Gunung Sampah Di Pasar Sri Gading, Para Pedagang Mengeluh

SOROTKASUSNEWS.NET – Timbunan sampah yang berserakan di Pasar Sri Gading kecamatan Pasir Penyu kabupaten Indragiri Hulu di keluhkan warga setempat.

Pasalnya tumpukan sampah yang berserakan membuat warga setempat merasa tidak nyaman untuk beraktivitas.

Timbunan sampah tersebut sudah terjadi sejak 2 bulan terakhir namun hingga saat ini belum juga ada tindakan dari pemerintah dan petugas kebersihan

Dari pantauan Media sorotkasusnews.net Jum’at 28/12 dan beberapa pekan terakhir sampah bukan saja timbul dari para pedagang pasar namun warga yang berada di sekitar pasar juga turut membuang sampah ke dalam pasar di duga kuat sampah juga timbul dari masyarakat lain yang sengaja membuang sampah di area pasar.

“Sejak dua bulan terakhir hingga kini jumat (28/12), belum ada petugas kebersihan yang mengangkut sampah disini,“ keluh Dita salah satu pedagang pasar,

“Padahal uang retribusi tiap hari di pungut sebanyak Rp.3000 (Tiga Ribu Rupiah)”,terangnya.

Dita mengaku tumpukan sampah di dalam pasar sudah lama dikeluhkan warga,Sebab selain karena menimbulkan bau yang tidak sedap, timbunan sampah juga banyak berserakan sehingga mengganggu kesehatan warga,di kwatirkan tumpukan sampah disana mengundang bermacam jenis penyakit.

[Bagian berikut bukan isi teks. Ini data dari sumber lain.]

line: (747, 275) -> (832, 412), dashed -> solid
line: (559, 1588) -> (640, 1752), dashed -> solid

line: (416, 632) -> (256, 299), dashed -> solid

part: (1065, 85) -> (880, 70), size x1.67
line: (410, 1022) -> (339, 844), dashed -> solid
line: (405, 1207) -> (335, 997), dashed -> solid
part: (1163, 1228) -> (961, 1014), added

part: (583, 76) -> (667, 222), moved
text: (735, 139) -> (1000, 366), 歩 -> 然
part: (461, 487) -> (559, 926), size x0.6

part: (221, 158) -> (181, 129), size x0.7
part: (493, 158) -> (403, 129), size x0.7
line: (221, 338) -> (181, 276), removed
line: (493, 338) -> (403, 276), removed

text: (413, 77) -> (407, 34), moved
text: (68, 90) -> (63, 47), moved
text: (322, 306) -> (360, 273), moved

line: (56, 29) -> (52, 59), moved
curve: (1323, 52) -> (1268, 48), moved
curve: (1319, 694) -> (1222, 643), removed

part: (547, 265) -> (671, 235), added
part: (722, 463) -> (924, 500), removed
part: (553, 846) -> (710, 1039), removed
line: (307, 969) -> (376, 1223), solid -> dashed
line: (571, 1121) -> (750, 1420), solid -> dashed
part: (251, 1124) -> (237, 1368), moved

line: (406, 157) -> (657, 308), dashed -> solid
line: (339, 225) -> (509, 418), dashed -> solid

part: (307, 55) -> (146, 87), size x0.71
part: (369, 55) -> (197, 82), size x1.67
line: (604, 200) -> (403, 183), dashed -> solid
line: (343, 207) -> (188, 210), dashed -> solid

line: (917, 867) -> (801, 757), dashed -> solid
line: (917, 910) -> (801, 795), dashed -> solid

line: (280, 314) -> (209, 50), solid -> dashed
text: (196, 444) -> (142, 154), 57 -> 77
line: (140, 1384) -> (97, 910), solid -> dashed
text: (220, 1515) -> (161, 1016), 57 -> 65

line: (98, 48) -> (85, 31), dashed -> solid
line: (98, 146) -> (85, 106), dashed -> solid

Untuk itu, Dita pun berharap kepada pengelola pasar, Dinas Perdagangan dan Dinas Lingkungan Hidup dan Kebersihan segera mengangkut sampah yang menumpuk sebelum banyak warga yang terserang penyakit.

“Kami warga minta kepeda pemkab Inhu agar secepat nya mengangkut tumpukan sampah itu sebelum warga terserang penyakit”,tegasnya.

Terpisah,salah satu pedagang yang namanya tidak mau di sebutkan mengatakan kios yang saya bayar satu tahun sebesar Rp.1.800.000.(Satu Juta Delapan Ratus Ribu Rupiah) kini penuh dengan sampah sehingga saya tidak bisa berjualan di tempat itu lagi”,terangnya kepada awak media ini.

Selain itu,Suroyo yang bertugas sebagai pemungutan retribusi pasar mengatakan “keluhan ini sudah saya sampaikan ke Disperindag tapi sampai sekarang belum ada tindakan”,singkatnya.(Iin).